INSTRUCTION: Output every one of the lines below word for word, leaving out the pictures.

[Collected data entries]
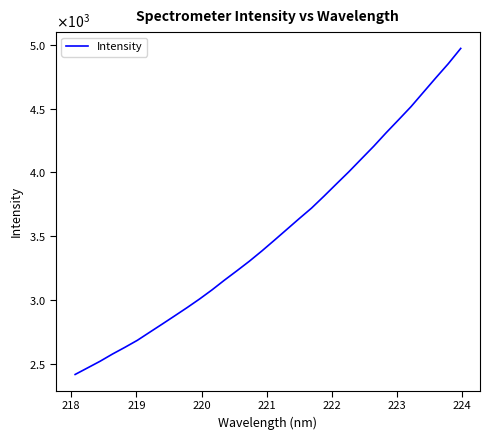

Is this an area chart (filled region under the line)?

No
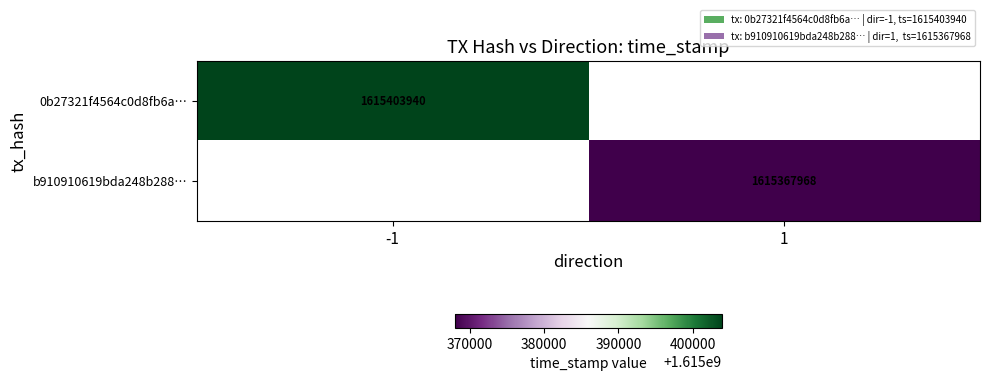

What is the greatest value displayed?

1615403940.0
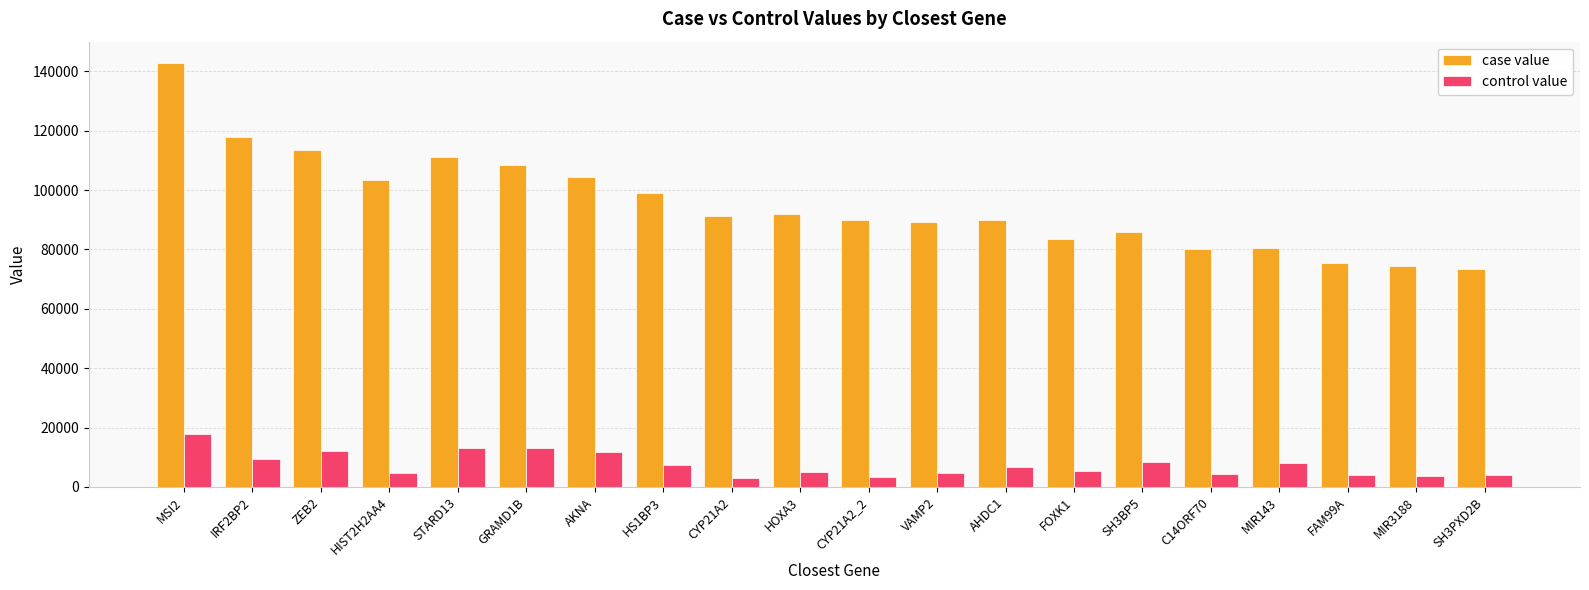

What is the difference between the second highest and second lowest values in the control value series?

9899.3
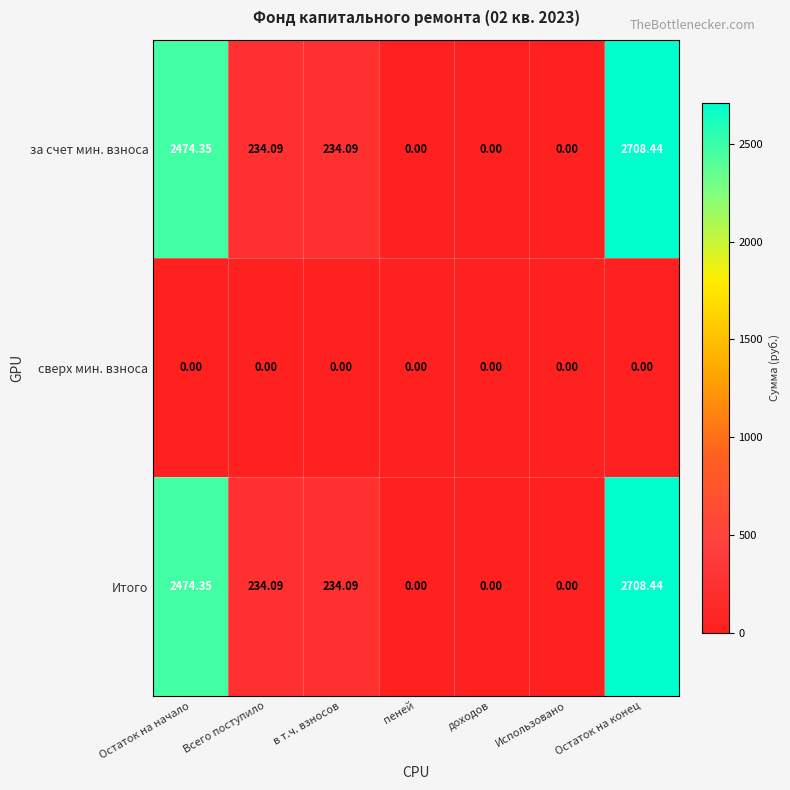

At which category is the sum across all series the highest?

Остаток на конец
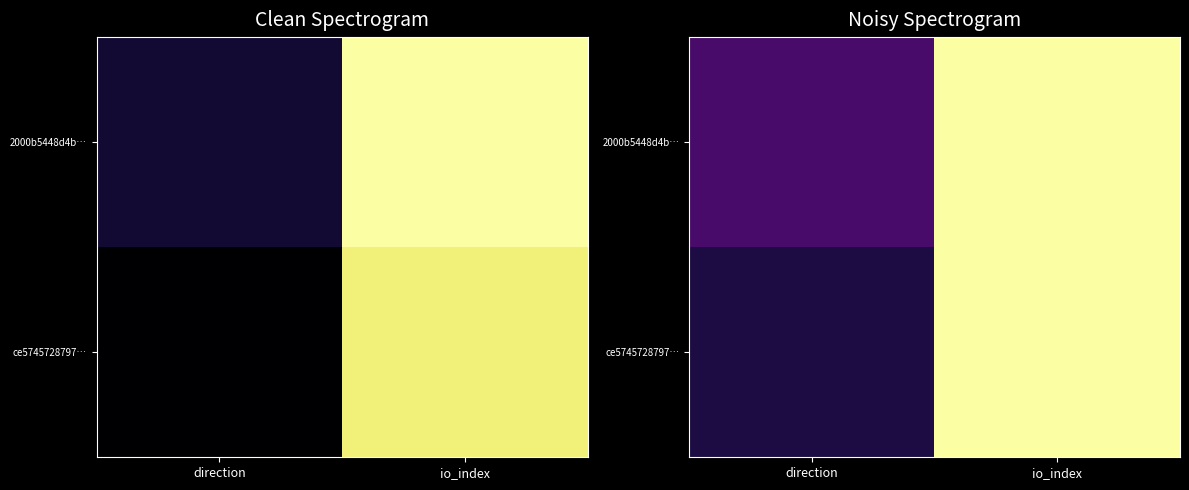

What is the difference between the maximum and minimum values in the ce5745728797… series?

0.9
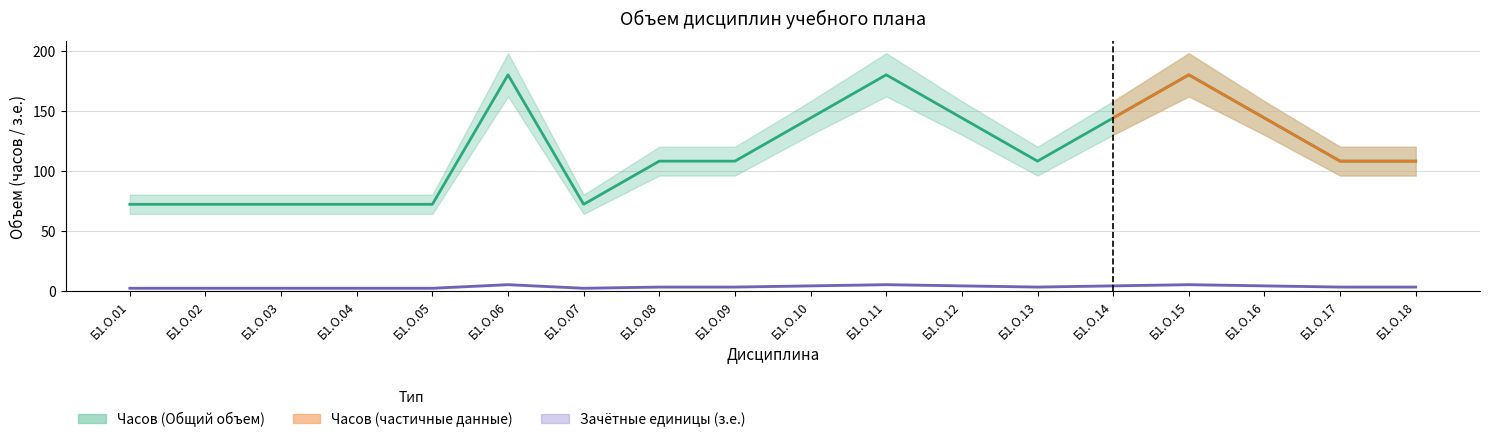

At which category is the sum across all series the highest?

Б1.О.06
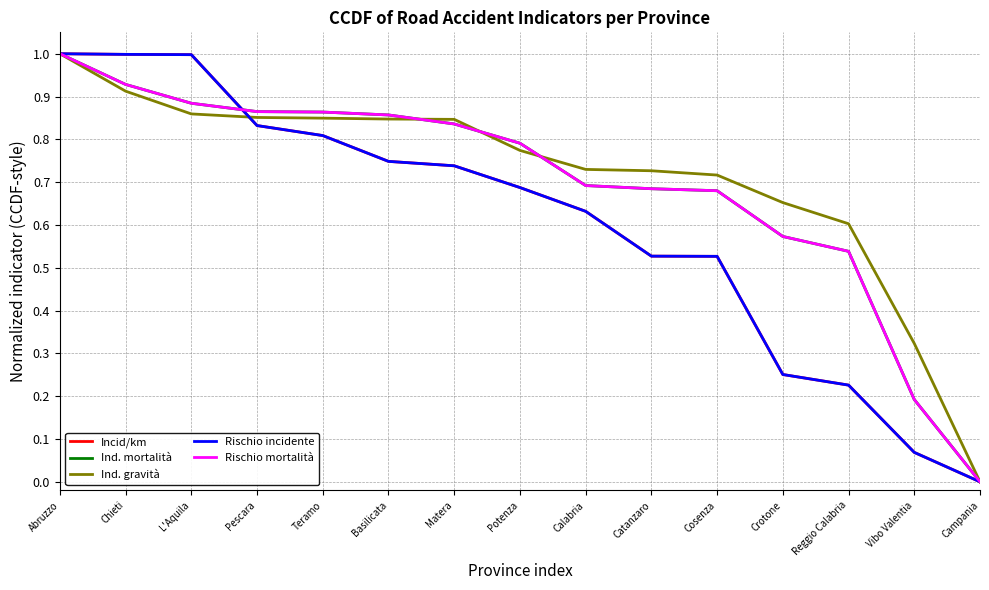

Is this an area chart (filled region under the line)?

No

TASK RESULT:
Is this an area chart (filled region under the line)?

No

What is the greatest value displayed?

1615403940.0

What is the difference between the second highest and second lowest values in the control value series?

9899.3

At which category is the sum across all series the highest?

Остаток на конец

What is the difference between the maximum and minimum values in the ce5745728797… series?

0.9

At which category is the sum across all series the highest?

Б1.О.06

Is this an area chart (filled region under the line)?

No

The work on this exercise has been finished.